When they lost Manny Ramirez, it seemed to have tripped some psychological switch, although no one thought they would continue to hit .315 and score over six runs a game and they haven't.
Sunday, the game was over before most of the 18,000-plus fans settled into their seats. The Dodgers squandered a bases-loaded, one-out situation and a hit and a walk gave Washington their only run of the game.
Other than a diving catch in right field by Washington's Justin Maxwell with James Loney on second base with a double in the ninth, neither team even made a serious threat.
Billingsley, who has been criticized since the middle of the 2009 season, gave a boffo performance. Even the single run he allowed in the first innings wasn't too dramatic, although by the end of the game it stood out like an iceberg in the path of the Titanic, with much the same result.
The Dodgers led the Nats in hits, 7-5, had eight runners in scoring position and left more runners on base.
They were throttled by lefty Scott Olson, who came into the game 0-1 with an earned run average just below 12.00. After seven scoreless innings his ERA is 6.14.
It was the third ... well ... nondescript starter to handle them pretty much with ease during their stay in Washington. Olson's win was his first since last July 5th. Olsen (1-1) allowed six hits, walked one and struck out eight in his third start since being recalled from Triple-A Syracuse on April 15.
After Rafael Furcal left to left field to open the game, the Dodgers loaded the bases in the on consecutive singles to center by Russell Martin, Matt Kemp and James Loney. Then Casey Blake struck out and Ronnie Belliard, playing second base with a left-handed pitcher, flew to short center. Olson allowed only one runner to reach second base after that, on Blake's one-out double in the fifth.

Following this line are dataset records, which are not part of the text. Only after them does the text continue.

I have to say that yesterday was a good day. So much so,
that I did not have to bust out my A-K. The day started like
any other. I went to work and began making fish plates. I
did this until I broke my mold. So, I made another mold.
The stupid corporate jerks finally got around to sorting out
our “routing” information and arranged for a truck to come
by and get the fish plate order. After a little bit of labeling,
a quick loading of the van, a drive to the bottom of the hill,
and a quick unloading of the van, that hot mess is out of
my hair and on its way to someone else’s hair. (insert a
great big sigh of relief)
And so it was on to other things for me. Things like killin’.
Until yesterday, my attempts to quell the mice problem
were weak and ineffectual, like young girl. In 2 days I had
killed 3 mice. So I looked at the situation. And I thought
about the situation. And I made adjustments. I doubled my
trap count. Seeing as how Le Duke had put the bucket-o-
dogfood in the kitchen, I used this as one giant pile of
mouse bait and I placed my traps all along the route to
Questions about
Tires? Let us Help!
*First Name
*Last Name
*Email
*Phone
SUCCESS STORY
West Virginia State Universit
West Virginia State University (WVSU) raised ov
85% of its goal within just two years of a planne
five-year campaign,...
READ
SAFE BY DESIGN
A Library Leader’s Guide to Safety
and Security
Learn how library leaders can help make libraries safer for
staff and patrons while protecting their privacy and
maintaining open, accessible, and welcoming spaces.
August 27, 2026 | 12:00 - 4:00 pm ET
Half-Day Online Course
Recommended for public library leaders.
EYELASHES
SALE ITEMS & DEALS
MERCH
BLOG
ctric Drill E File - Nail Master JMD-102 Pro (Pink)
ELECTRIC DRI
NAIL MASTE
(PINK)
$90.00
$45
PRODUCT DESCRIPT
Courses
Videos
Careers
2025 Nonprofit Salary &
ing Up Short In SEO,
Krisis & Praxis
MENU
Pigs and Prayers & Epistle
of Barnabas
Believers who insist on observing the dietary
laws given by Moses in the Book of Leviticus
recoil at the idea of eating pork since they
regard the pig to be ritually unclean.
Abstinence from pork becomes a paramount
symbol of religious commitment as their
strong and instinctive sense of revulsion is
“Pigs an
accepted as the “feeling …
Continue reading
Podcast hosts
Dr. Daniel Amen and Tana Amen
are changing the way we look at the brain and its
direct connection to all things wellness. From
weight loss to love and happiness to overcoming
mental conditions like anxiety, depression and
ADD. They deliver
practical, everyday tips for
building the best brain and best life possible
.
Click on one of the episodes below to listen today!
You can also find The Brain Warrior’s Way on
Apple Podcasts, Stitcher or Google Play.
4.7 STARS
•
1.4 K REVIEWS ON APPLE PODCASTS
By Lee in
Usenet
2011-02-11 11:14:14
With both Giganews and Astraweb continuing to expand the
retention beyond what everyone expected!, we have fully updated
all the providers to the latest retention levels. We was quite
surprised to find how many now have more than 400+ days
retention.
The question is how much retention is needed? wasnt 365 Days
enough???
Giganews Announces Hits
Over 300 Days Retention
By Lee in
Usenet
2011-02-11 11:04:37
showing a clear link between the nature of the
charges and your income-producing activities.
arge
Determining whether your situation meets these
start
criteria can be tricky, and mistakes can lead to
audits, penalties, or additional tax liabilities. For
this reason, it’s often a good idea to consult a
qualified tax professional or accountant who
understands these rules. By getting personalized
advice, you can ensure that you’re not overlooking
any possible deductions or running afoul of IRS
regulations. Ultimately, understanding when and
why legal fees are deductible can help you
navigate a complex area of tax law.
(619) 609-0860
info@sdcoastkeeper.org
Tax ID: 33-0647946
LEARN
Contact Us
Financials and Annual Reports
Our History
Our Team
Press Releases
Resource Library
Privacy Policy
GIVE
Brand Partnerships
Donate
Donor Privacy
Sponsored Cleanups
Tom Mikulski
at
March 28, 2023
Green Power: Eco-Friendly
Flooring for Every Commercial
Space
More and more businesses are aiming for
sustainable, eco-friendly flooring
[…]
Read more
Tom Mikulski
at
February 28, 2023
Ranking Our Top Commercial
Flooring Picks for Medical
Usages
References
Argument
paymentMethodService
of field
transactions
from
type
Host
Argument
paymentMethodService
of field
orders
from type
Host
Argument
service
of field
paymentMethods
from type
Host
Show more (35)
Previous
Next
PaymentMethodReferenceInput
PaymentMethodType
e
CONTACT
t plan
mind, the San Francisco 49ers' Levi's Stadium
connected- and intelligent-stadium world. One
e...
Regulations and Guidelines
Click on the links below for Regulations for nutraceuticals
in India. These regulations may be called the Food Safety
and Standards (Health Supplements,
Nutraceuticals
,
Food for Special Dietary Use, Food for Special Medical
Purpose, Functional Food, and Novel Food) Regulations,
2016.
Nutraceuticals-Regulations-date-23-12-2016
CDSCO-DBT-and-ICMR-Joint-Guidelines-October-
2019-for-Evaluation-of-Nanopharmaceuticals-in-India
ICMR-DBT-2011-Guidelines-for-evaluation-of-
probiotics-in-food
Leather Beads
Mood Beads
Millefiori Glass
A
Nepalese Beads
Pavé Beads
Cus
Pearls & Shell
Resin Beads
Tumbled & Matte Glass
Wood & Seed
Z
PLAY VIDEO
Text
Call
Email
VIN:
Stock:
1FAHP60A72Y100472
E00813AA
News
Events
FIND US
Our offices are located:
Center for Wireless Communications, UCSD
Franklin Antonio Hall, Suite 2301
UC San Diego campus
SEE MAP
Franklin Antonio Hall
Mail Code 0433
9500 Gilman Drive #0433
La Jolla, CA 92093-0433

Washington took what proved to be a commanding lead in its half of the first. Nyjer Morgan led off with a single to short left, Adam Kennedy drew a walk and both runners moved up on Cristian Guzman's sacrifice. Adam Dunn's grounder to second drove in the winning run.
That provided the only offense in Washington's second shutout of the season. The Dodgers were shut out for the second time this year.
Billingsley (1-1) gave up four hits, struck out five and walked two, cutting his ERA to 5.40. He retired 18 of the last 22 Washington batters he faced, using 86 pitches, 55 of them strikes.
Cristian Guzman doubled in the sixth when Kemp called for the ball, but left fielder Garret Anderson didn't back off and the ball fell untouched.
The Dodgers threatened in the ninth, when Loney opened with a double down the left-field line. But Blake bounced to second, right fielder Justin Maxwell made a diving grab of Belliard's fly to short right and Garret Anderson flied out to center.
Torre removed Billingsley for pinch-hitter Andre Ethier who grounded into a double play.
Ramon Troncoso retired six of seven players he faced in the seventh and eighth innings.
"I've been trying to be too fancy out there instead of attacking hitters," Billingsley said after the game. "I think I've been worrying too much about sinking the ball, cutting the ball, doing that kind of stuff. I'm going to attack you with my good four-seamer and my hammer."
Torre was particularly pleased with the way Billingsley's day ended: with a rare display of emotion. "He was upset about coming out," Torre said, "which was wonderful."
On an afternoon such as this, you celebrate little victories.
When Vicente Padilla went on the 15-day disabled list with a sore right forearm, reliever Jon Link had already returned to New Orleans with Albuquerque and then had flown to Omaha, Nebraska, for a three-game series.
Albuquerque manager Tim Wallach notified him of his second recall in the three days. Link to grabbed his bag and flew to Washington, arriving on Saturday night.
"I woke up in New Orleans at 3:30 in the morning and landed in Washington at 9:30 at night," said Link. "But I'm prepared for that to be my job this year. When they call me, I'll be ready."